#### Exercise details
Once every line holding "wymagać" in the listing below has been found, give their number and nothing more.

----

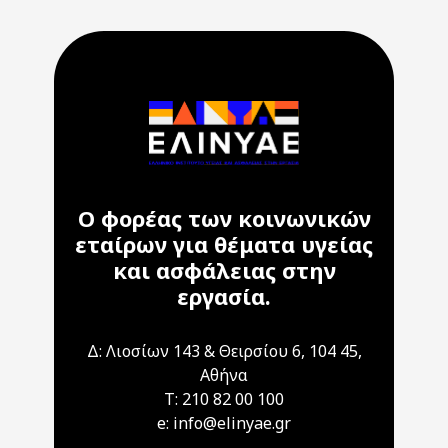
Ο φορέας των κοινωνικών
εταίρων για θέματα υγείας
και ασφάλειας στην
εργασία.
Δ: Λιοσίων 143 & Θειρσίου 6, 104 45,
Αθήνα
T: 210 82 00 100
e: info@elinyae.gr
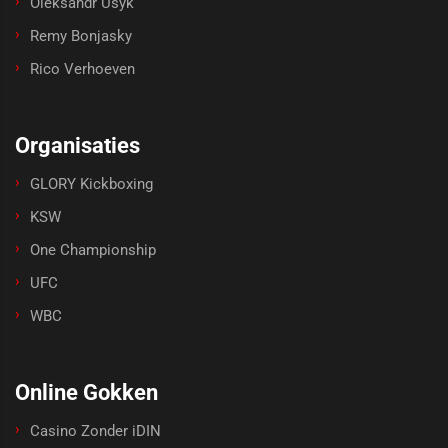
Oleksandr Usyk
Remy Bonjasky
Rico Verhoeven
Organisaties
GLORY Kickboxing
KSW
One Championship
UFC
WBC
Online Gokken
Casino Zonder iDIN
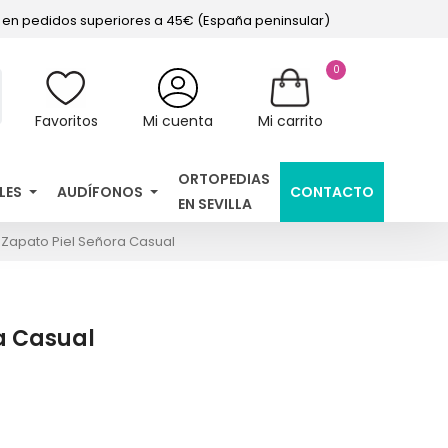
s en pedidos superiores a 45€ (España peninsular)
0
Favoritos
Mi cuenta
Mi carrito
ORTOPEDIAS
LES
AUDÍFONOS
CONTACTO
EN SEVILLA
Zapato Piel Señora Casual
a Casual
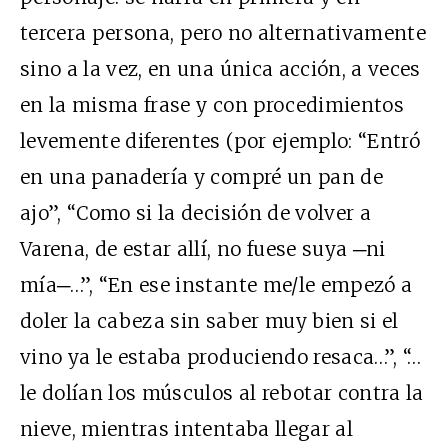
tercera persona, pero no alternativamente
sino a la vez, en una única acción, a veces
en la misma frase y con procedimientos
levemente diferentes (por ejemplo: “Entró
en una panadería y compré un pan de
ajo”, “Como si la decisión de volver a
Varena, de estar allí, no fuese suya ─ni
mía─…”, “En ese instante me/le empezó a
doler la cabeza sin saber muy bien si el
vino ya le estaba produciendo resaca…”, “…
le dolían los músculos al rebotar contra la
nieve, mientras intentaba llegar al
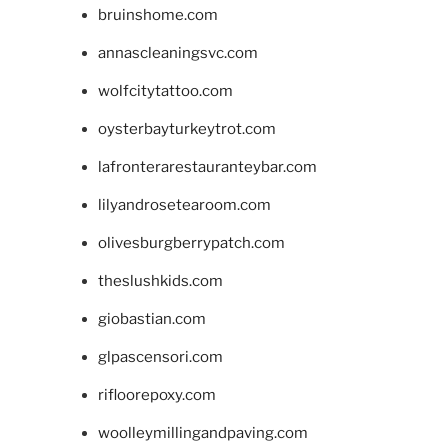
bruinshome.com
annascleaningsvc.com
wolfcitytattoo.com
oysterbayturkeytrot.com
lafronterarestauranteybar.com
lilyandrosetearoom.com
olivesburgberrypatch.com
theslushkids.com
giobastian.com
glpascensori.com
rifloorepoxy.com
woolleymillingandpaving.com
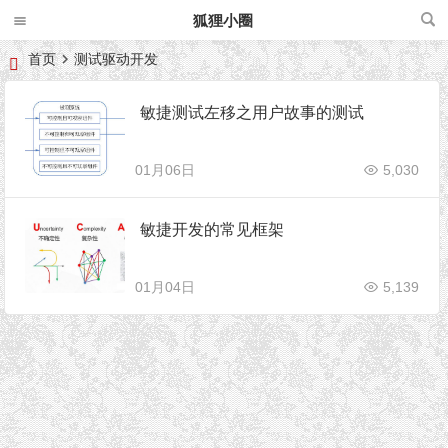
狐狸小圈
首页
测试驱动开发
敏捷测试左移之用户故事的测试
01月06日
5,030
敏捷开发的常见框架
01月04日
5,139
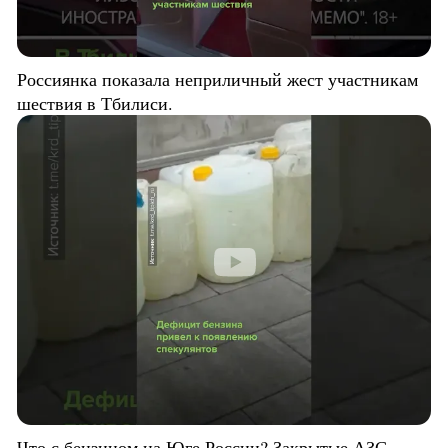
Россиянка показала неприличный жест участникам
шествия в Тбилиси.
Что с бензином на Юге России? Закрытые АЗС,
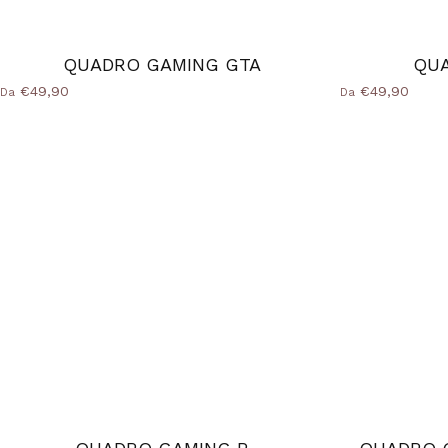
QUADRO GAMING GTA
QU
€49,90
€49,90
Da
Da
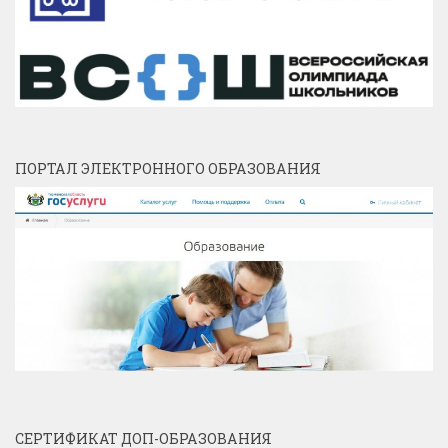
ПОРТАЛ ЭЛЕКТРОННОГО ОБРАЗОВАНИЯ
СЕРТИФИКАТ ДОП-ОБРАЗОВАНИЯ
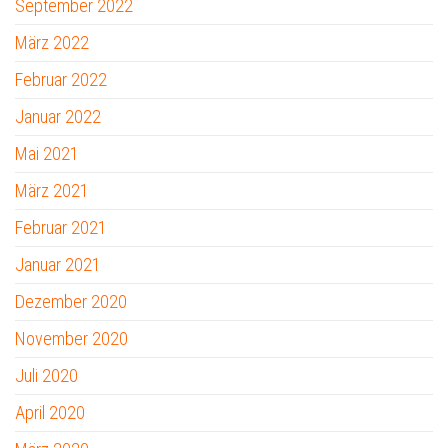
September 2022
März 2022
Februar 2022
Januar 2022
Mai 2021
März 2021
Februar 2021
Januar 2021
Dezember 2020
November 2020
Juli 2020
April 2020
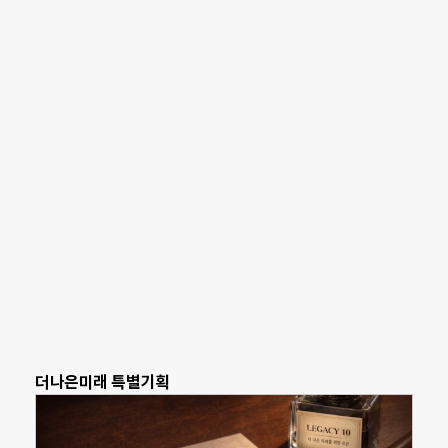
더나은미래 특별기획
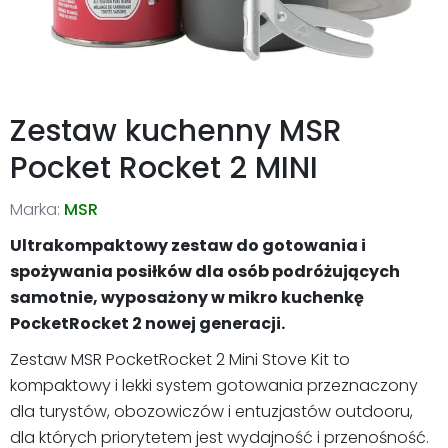
Zestaw kuchenny MSR
Pocket Rocket 2 MINI
Marka:
MSR
Ultrakompaktowy zestaw do gotowania i
spożywania posiłków dla osób podróżujących
samotnie, wyposażony w mikro kuchenkę
PocketRocket 2 nowej generacji.
Zestaw MSR PocketRocket 2 Mini Stove Kit to
kompaktowy i lekki system gotowania przeznaczony
dla turystów, obozowiczów i entuzjastów outdooru,
dla których priorytetem jest wydajność i przenośność.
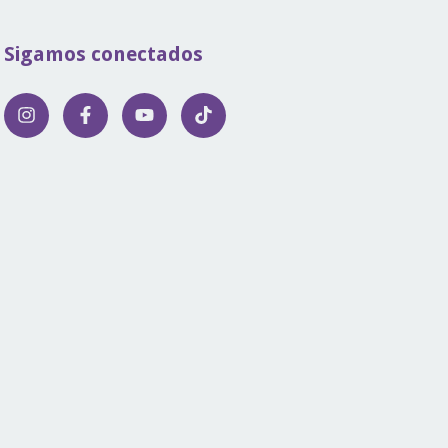
Sigamos conectados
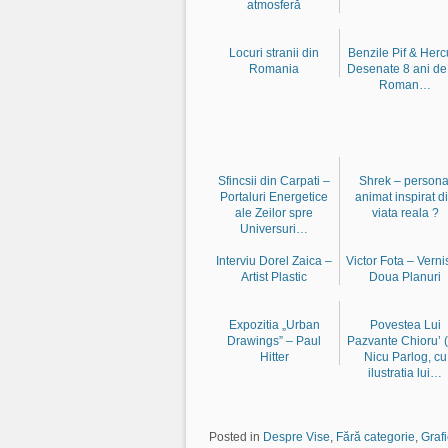
atmosferă
Locuri stranii din
Benzile Pif & Herc
Romania
Desenate 8 ani de
Roman…
Sfincsii din Carpati –
Shrek – persona
Portaluri Energetice
animat inspirat d
ale Zeilor spre
viata reala ?
Universuri…
Interviu Dorel Zaica –
Victor Fota – Verni
Artist Plastic
Doua Planuri
Expozitia „Urban
Povestea Lui
Drawings” – Paul
Pazvante Chioru’ 
Hitter
Nicu Parlog, cu
ilustratia lui…
Posted in
Despre Vise
,
Fără categorie
,
Graf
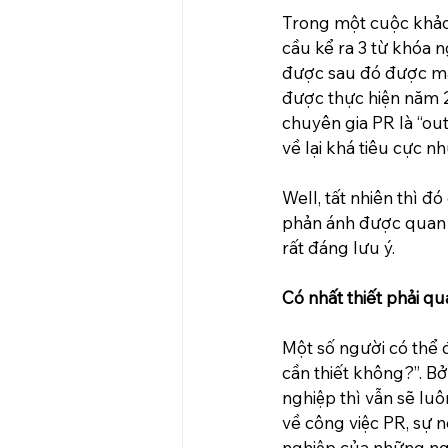
Trong một cuộc khảo
cầu kể ra 3 từ khóa n
được sau đó được mã 
được thực hiện năm 2
chuyên gia PR là “ou
về lại khá tiêu cực như
Well, tất nhiên thì đ
phản ánh được quan 
rất đáng lưu ý.
Có nhất thiết phải 
Một số người có thể 
cần thiết không?”. B
nghiệp thì vẫn sẽ luô
về công việc PR, sự 
nghiệp của những ng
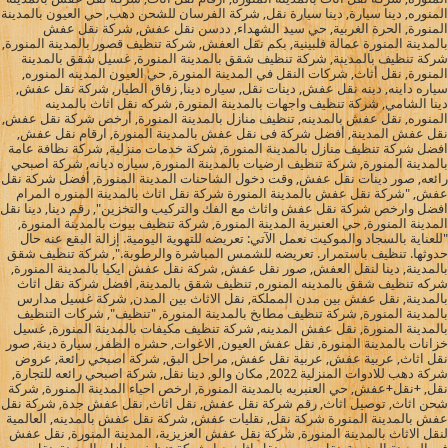
المنوره, دينا سيارة, دينا سيارة نقل, شركة الفرسان للشحن دهب, حي العيون بالمدينة
المنورة, الحرة الغربية, حي سيد الشهداء, ددسن نقل عفش, شركة نقل عفش
بالمدينة المنورة عمالة فلبينية, بكم نقل العفش, شركة تنظيف قصور بالمدينة المنورة,
شركة تنظيف بالمدينة, شركة تنظيف شقق بالمدينة المنورة, غسيل شقق بالمدينة
المنورة, نقل أثاث, شركات النقل في المدينة المنورة, حي العيون المدينه المنوره,
سياره داينه, دينه نقل عفش, دينات نقل, سياره دينا, زقاق الطيار, شركة نقل عفش,
دينا الشامي, شركة تنظيف واجهات بالمدينة المنورة, شركه نقل اثاث بالمدينه
المنوره, نقل عفش بالمدينه, تنظيف منازل بالمدينة المنورة, أرخص شركة نقل عفش,
نقل عفش المدينة, أفضل شركة فى نقل عفش بالمدينة المنورة, ارقام نقل عفش,
افضل شركة تنظيف منازل بالمدينة المنورة, شركة خدمات منزلية, شركة نظافة عامة
بالمدينة المنورة, شركة تنظيف ارضيات بالمدينة المنورة, سياره ديانه, شركة اصبحي
رائعه, صور دينات نقل عفش, وقت دخول الشاحنات المدينة المنورة, أفضل شركة نقل
عفش, "شركة نقل عفش بالمدينة المنورة شركة نقل اثاث بالمدينة المنوره المرام
افضل وارخص شركة نقل عفش واثاث مع الفك والتركيب والتخزين", رقم دينا, دينا نقل
المدينة المنورة, حي العنبرية المدينة المنورة, شركة تنظيف بيوت بالمدينة المنورة,
"للعناية بالسجاد والموكيت نعمل الآتي: تعريضه للتهوية اليومية. إزالة البقع عنه حال
حدوثها. تنظيف باستمرار. تعريضه للشمس المباشرة والرطوبة.", شركة تنظيف شقق
بالمدينة, دينا لنقل العفش, صور نقل عفش, شركة نقل عفش ايكيا بالمدينة المنورة,
شركه تنظيف شقق بالمدينه المنوره, تنظيف شقق بالمدينة, افضل شركة نقل اثاث
بالمدينة, نقل عفش بين مدن المملكة, نقل الاثاث بين المدن, شركة غسيل مدارس
بالمدينة المنورة, شركة تنظيف مطابخ بالمدينة المنورة, "تنظيف", شركات التنظيف
بالمدينة المنورة, نقل عفش المدينه, شركة تنظيف مكيفات بالمدينة المنورة, غسيل
خزانات بالمدينة المنورة, نقل عفش العيون, الاغوات, حشره الظفر, سيارة دينة, صور
نقل اثاث, عربية عفش, عربية نقل عفش, مراحل البق, شركة اصبحي رائعة, عروض
شركة دهب للادوات المنزلية 2022, مكان والو, دينا نقل, شركة اصبحي رائعه للتجارة,
نقل, +نقل+عفش, حي العنبريه بالمدينة المنورة, ارخص احياء المدينة المنورة, شركة
شحن اثاث, توصيل اثاث, رقم شركة نقل عفش, نقل اثاث, نقل عفش جدة, شركة نقل
عفش بالمدينة المنورة شركة نقل, نقليات عفش, شركة نقل عفش بالمدينه, العالمية
لنقل الاثاث بالمدينة المنورة, شركة نقل عفش العزيزية، المدينة المنورة, نقل عفش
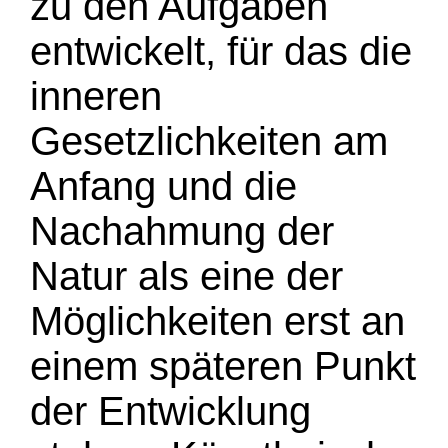
zu den Aufgaben
entwickelt, für das die
inneren
Gesetzlichkeiten am
Anfang und die
Nachahmung der
Natur als eine der
Möglichkeiten erst an
einem späteren Punkt
der Entwicklung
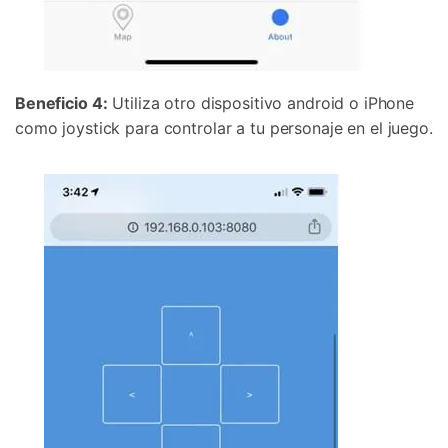
Beneficio 4:
Utiliza otro dispositivo android o iPhone
como joystick para controlar a tu personaje en el juego.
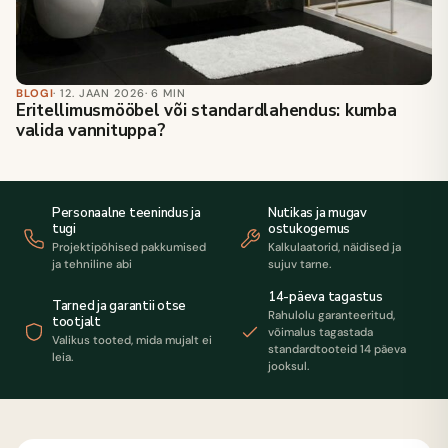
BLOGI
· 12. JAAN 2026
· 6 MIN
Eritellimusmööbel või standardlahendus: kumba
valida vannituppa?
Personaalne teenindus ja
Nutikas ja mugav
tugi
ostukogemus
Projektipõhised pakkumised
Kalkulaatorid, näidised ja
ja tehniline abi
sujuv tarne.
14-päeva tagastus
Tarned ja garantii otse
Rahulolu garanteeritud,
tootjalt
võimalus tagastada
Valikus tooted, mida mujalt ei
standardtooteid 14 päeva
leia.
jooksul.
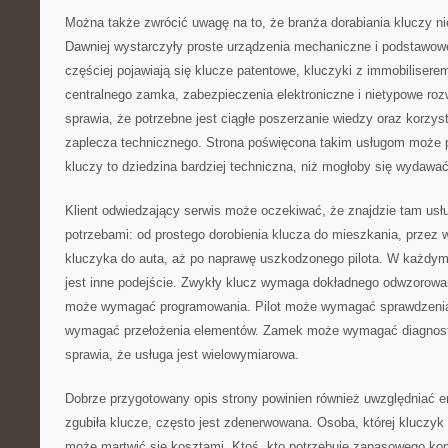
Można także zwrócić uwagę na to, że branża dorabiania kluczy nie
Dawniej wystarczyły proste urządzenia mechaniczne i podstawowe
częściej pojawiają się klucze patentowe, kluczyki z immobiliserem
centralnego zamka, zabezpieczenia elektroniczne i nietypowe roz
sprawia, że potrzebne jest ciągłe poszerzanie wiedzy oraz korzys
zaplecza technicznego. Strona poświęcona takim usługom może 
kluczy to dziedzina bardziej techniczna, niż mogłoby się wydawać
Klient odwiedzający serwis może oczekiwać, że znajdzie tam usł
potrzebami: od prostego dorobienia klucza do mieszkania, prze
kluczyka do auta, aż po naprawę uszkodzonego pilota. W każdy
jest inne podejście. Zwykły klucz wymaga dokładnego odwzorow
może wymagać programowania. Pilot może wymagać sprawdzenia
wymagać przełożenia elementów. Zamek może wymagać diagnost
sprawia, że usługa jest wielowymiarowa.
Dobrze przygotowany opis strony powinien również uwzględniać em
zgubiła klucze, często jest zdenerwowana. Osoba, której kluczyk 
może martwić się kosztami. Ktoś, kto potrzebuje zapasowego ko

----

#### Exercise answer
2